### [AIM OF THE EXERCISE]
Copy the following data word for word, leaving out the pictures.

(PROVIDED RECORDS)

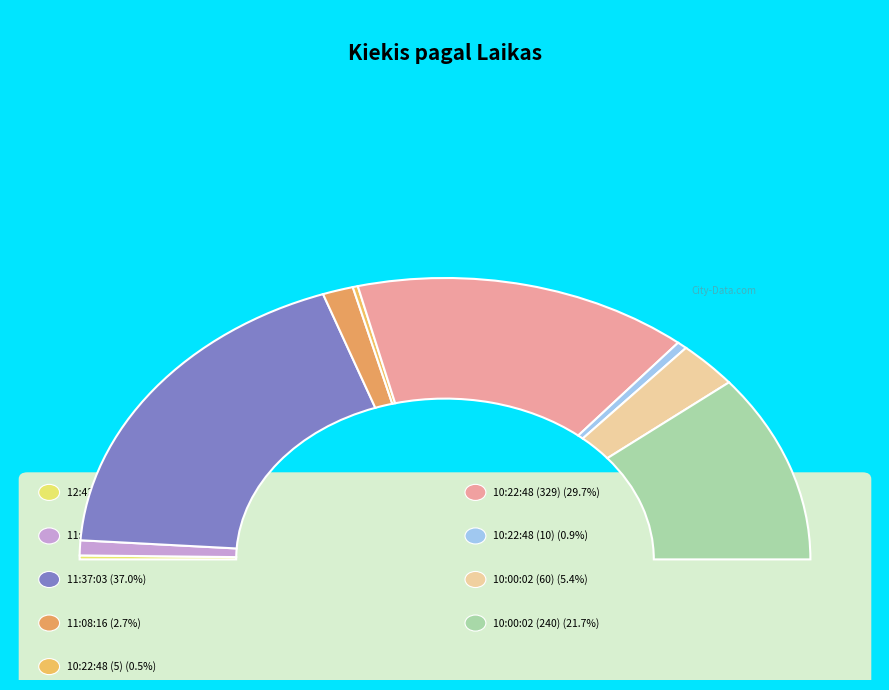

Is 10:00:02 (240) the majority of the pie?

No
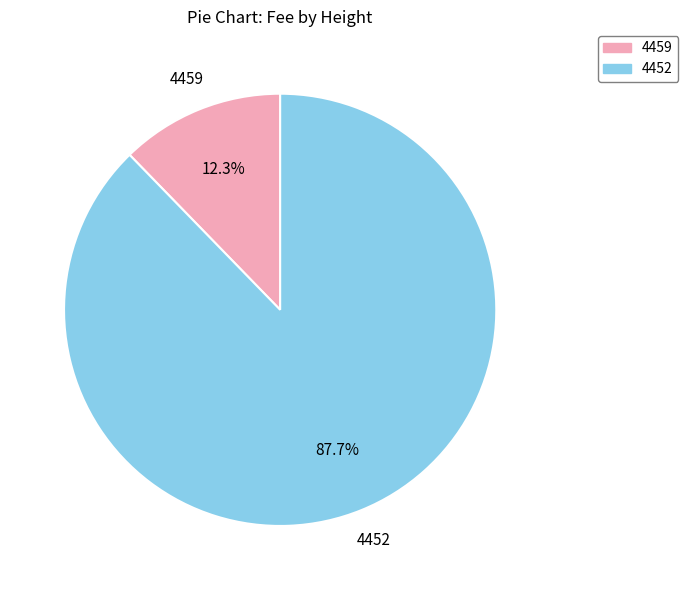

What percentage is the 4459 slice, to the nearest percent?

12%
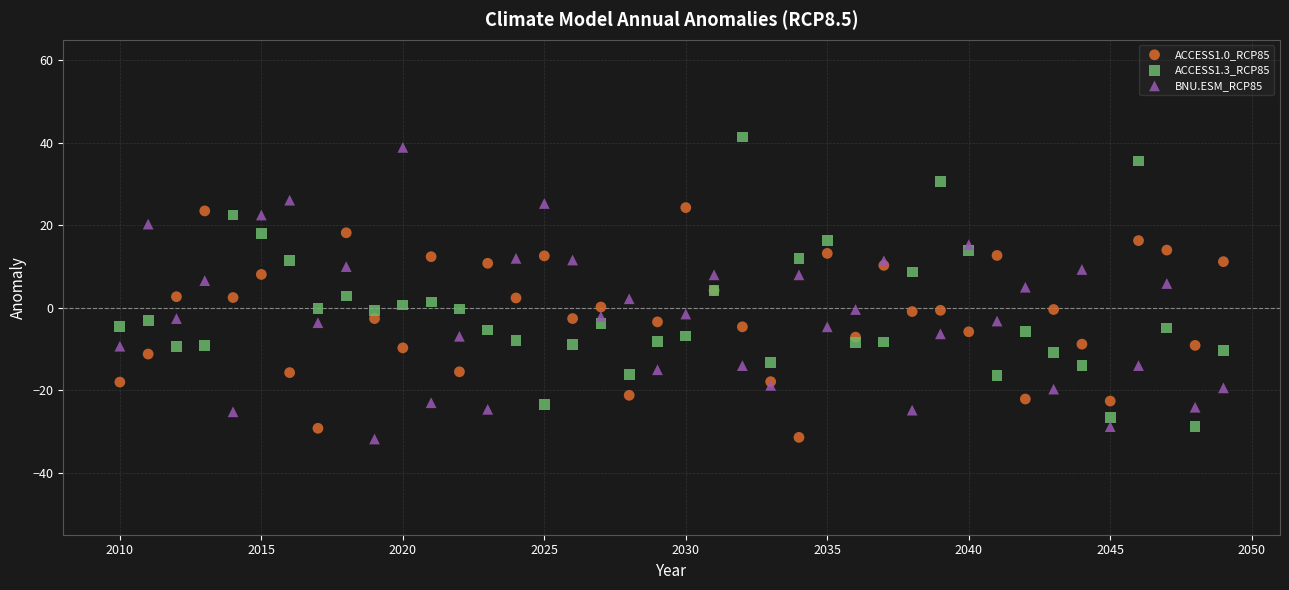

Which series reaches the maximum Y coordinate?

ACCESS1.3_RCP85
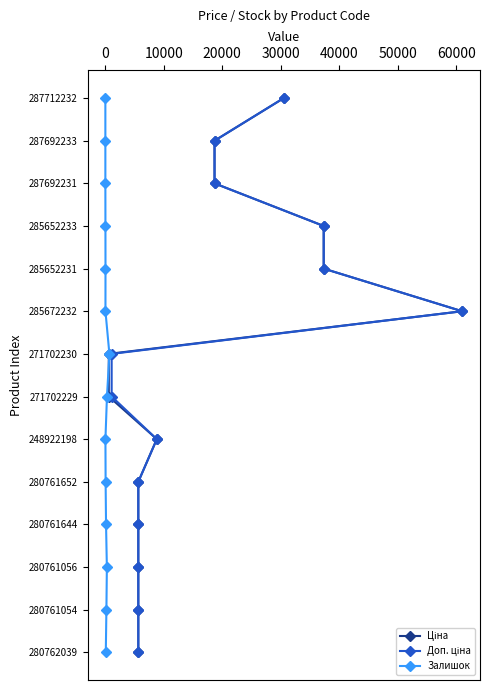

Which series has the largest total across all categories?

Ціна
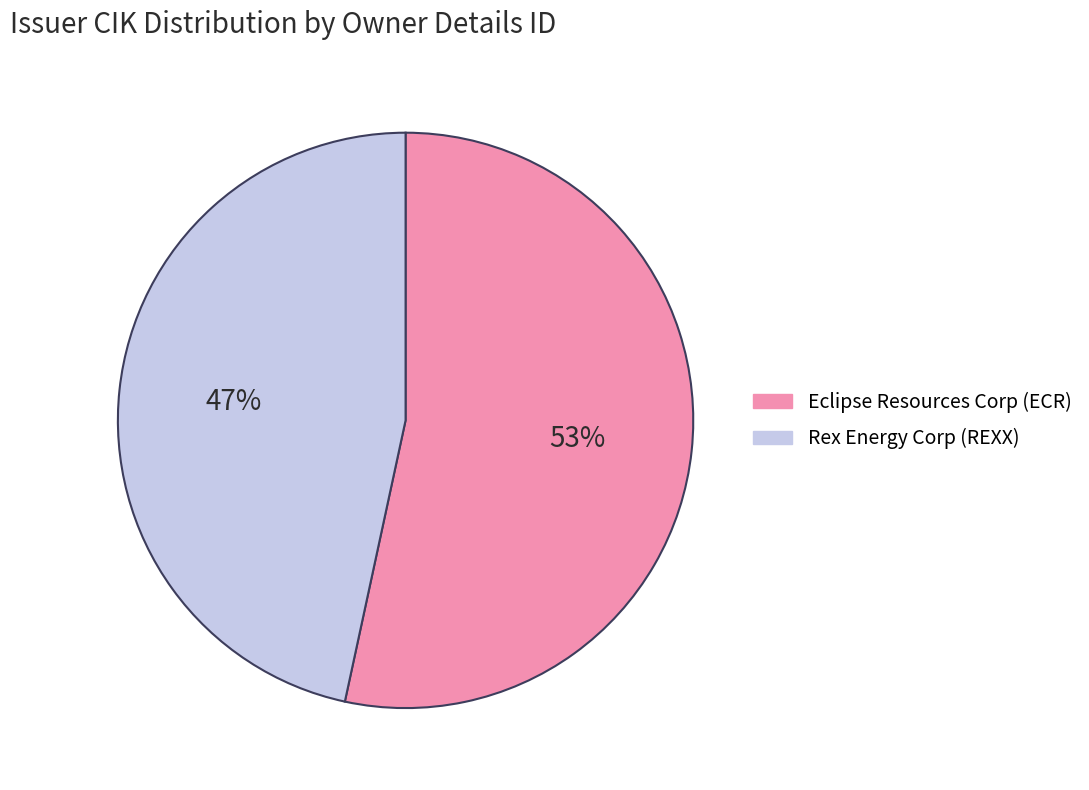

What percentage is the Rex Energy Corp (REXX) slice, to the nearest percent?

47%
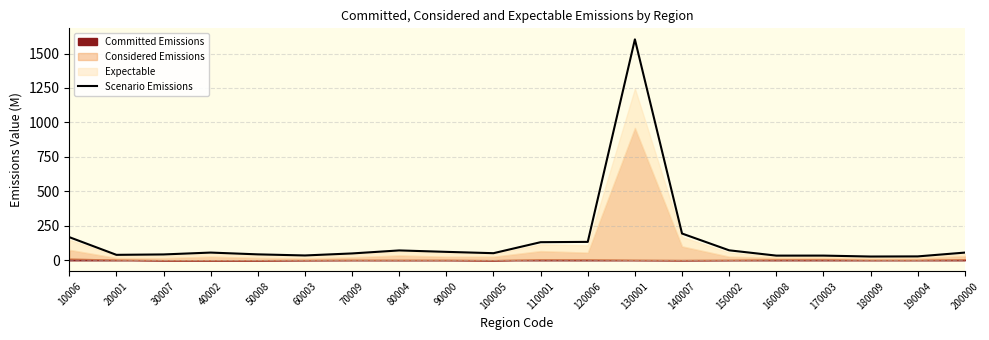

What value does the data have at 170003?

33.9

(End PROVIDED RECORDS)

### [TASK RESULT]
Is 10:00:02 (240) the majority of the pie?

No

What percentage is the 4459 slice, to the nearest percent?

12%

Which series reaches the maximum Y coordinate?

ACCESS1.3_RCP85

Which series has the largest total across all categories?

Ціна

What percentage is the Rex Energy Corp (REXX) slice, to the nearest percent?

47%

What value does the data have at 170003?

33.9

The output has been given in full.